Все начали заглядывать под нары, вопросительно и недоуменно осматриваться вокруг. Торохина не было. Вагон притих.
– Это уж факт – смылся, – поддержал Малкова большеголовый Глушков. – Я сам слышал, как он говорил у вагона, что Москве конец. А глаза у самого во какие!
– Не мог он сбежать, – упрямо заявил Охватов. – Отстать может человек?
– Не может! Сейчас нет отставания! Есть только дезертирство! – кричал Глушков. – На месте надо таких расстреливать!
– А почему ты думаешь, что Торохин не мог сбежать? – наседал на Охватова Малков.
– Не знаю почему, – признался Охватов. – Не верю, вот и все.
Охватов залез под нары и примолк там: больше у него не было сил ни спорить, ни оправдываться.
Весь вечер и всю ночь поезд шел безостановочно и скоро. После медленного продвижения по забитым составами железным дорогам быстрая езда у всех вызывала чувство тревожного ожидания чего-то близкого и неизбежно страшного.
Ранним туманным утром эшелон прибыл в Тулу. Тотчас была подана команда на построение. Люди, за время дороги отвыкшие от строя, неловко прыгали из вагонов на шлак, толкались, команды исполнялись вяло, вразнобой. У лейтенанта Филипенко еще острее выступали скулы и губы большого рта низко и печально опустились. Он был сердит, но не кричал: знал, что сейчас крик ни к чему. Была у него и своя маленькая радость – к построению пришел Торохин: он не успел попасть в вагон и всю ночь ехал на тормозной площадке.

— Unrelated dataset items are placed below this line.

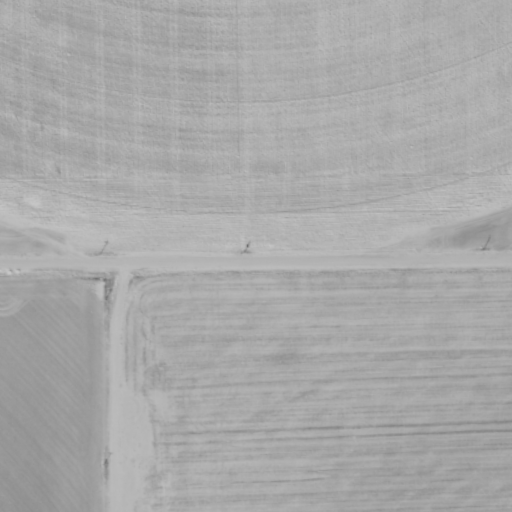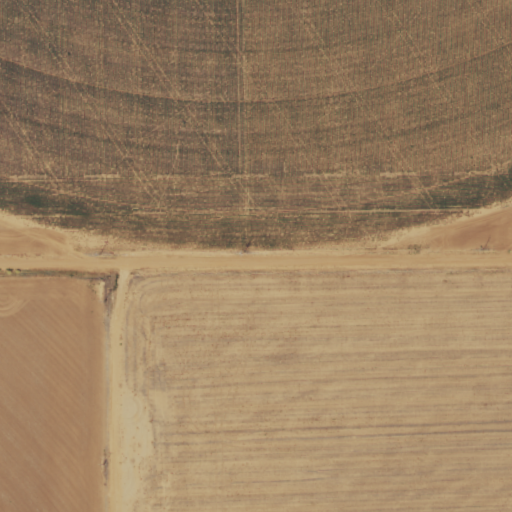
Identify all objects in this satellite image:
road: (256, 265)
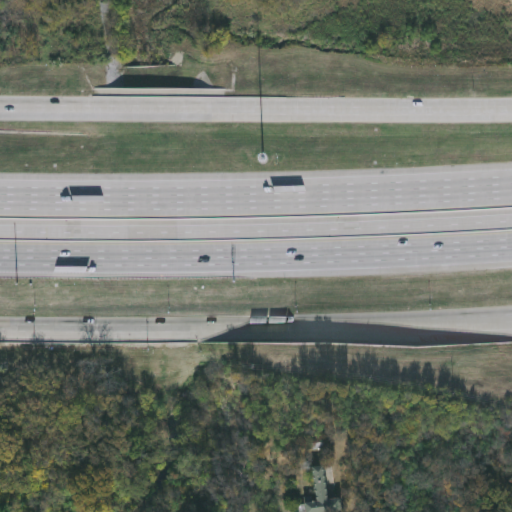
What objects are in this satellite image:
road: (256, 108)
road: (256, 200)
building: (42, 230)
road: (256, 230)
road: (256, 256)
road: (463, 320)
road: (207, 328)
building: (323, 494)
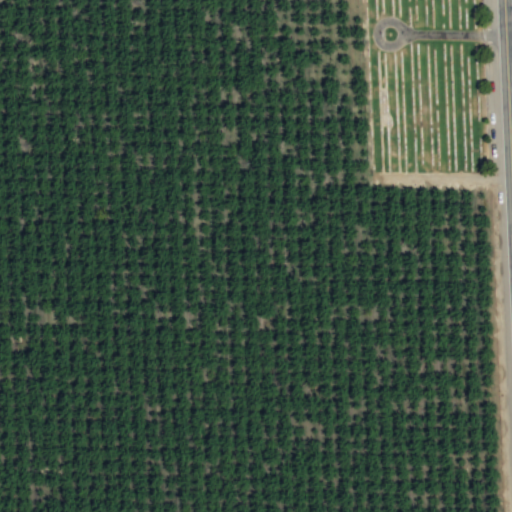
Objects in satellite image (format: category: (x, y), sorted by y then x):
road: (460, 38)
road: (386, 41)
park: (424, 87)
building: (469, 122)
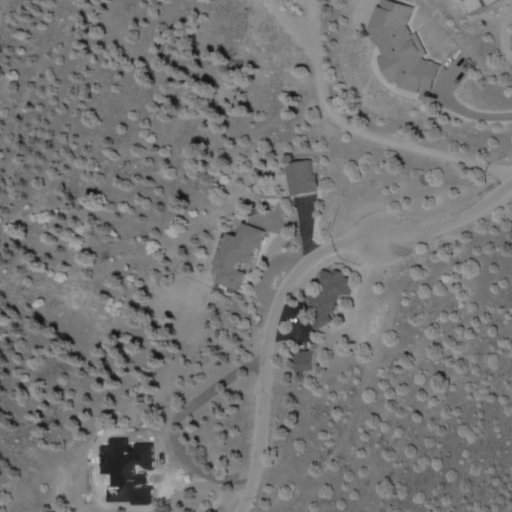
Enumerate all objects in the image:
building: (482, 7)
building: (241, 258)
road: (294, 278)
building: (334, 288)
building: (309, 361)
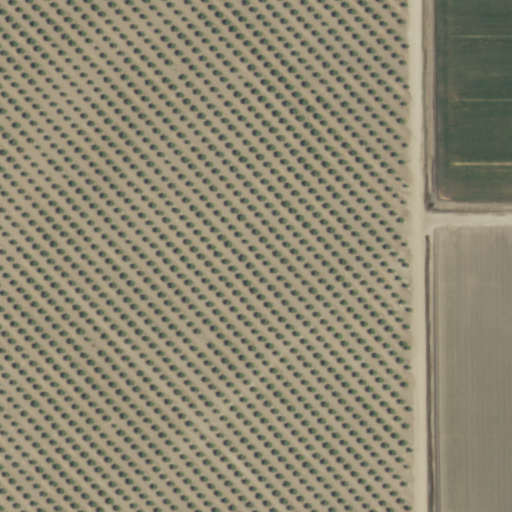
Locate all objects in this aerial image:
crop: (256, 255)
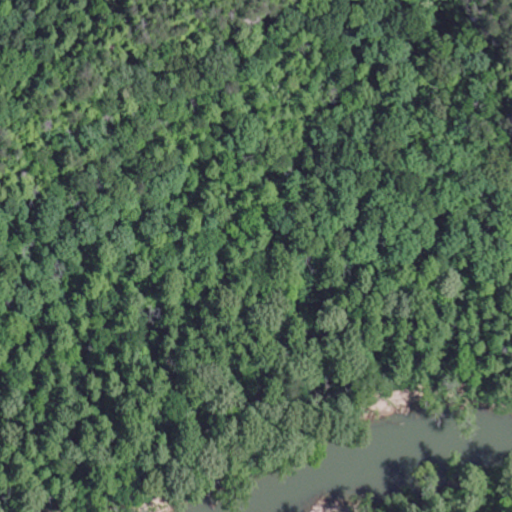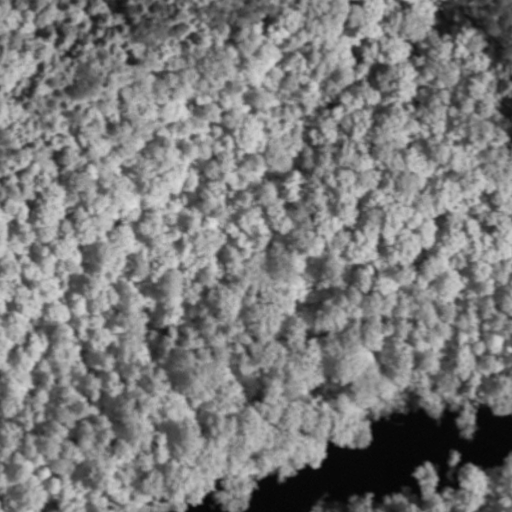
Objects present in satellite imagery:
river: (393, 474)
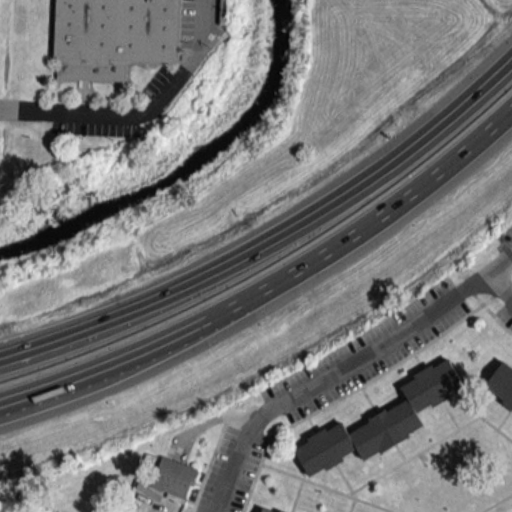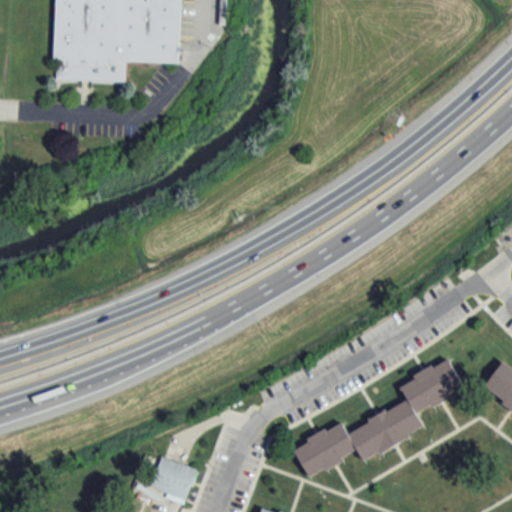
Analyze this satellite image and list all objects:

В Туле весь полк накормили горячим завтраком, выдали табаку, мыла и белого хлеба с ливерной колбасой. Почти все тотчас же после завтрака принялись за сухой паек. Торохин сбегал с ведром к кипятильнику, и хлеб с колбасой запивали голым кипятком.
В Туле полк получил двести ящиков патронов, пополнил запас мин и снарядов до боекомплекта. Пулеметные роты были полностью вооружены станковыми пулеметами.
Уже по всему чувствовалась близость фронта: за вокзалом и на железнодорожных платформах стояли расчехленные зенитные орудия и спаренные пулеметы.
IX
К концу сентября гитлеровское командование завершило подготовку к новому штурму Москвы: на московском направлении была сосредоточена почти половина всех сил и боевой техники, имевшихся у него на советско-германском фронте. В армиях и танковых группах, нацеленных на Москву, насчитывалось более 70 дивизий, в том числе 14 танковых, 8 моторизованных. Соединения были хорошо укомплектованы людьми и боевой техникой. К линии фронта подтягивались десантные и химические войска.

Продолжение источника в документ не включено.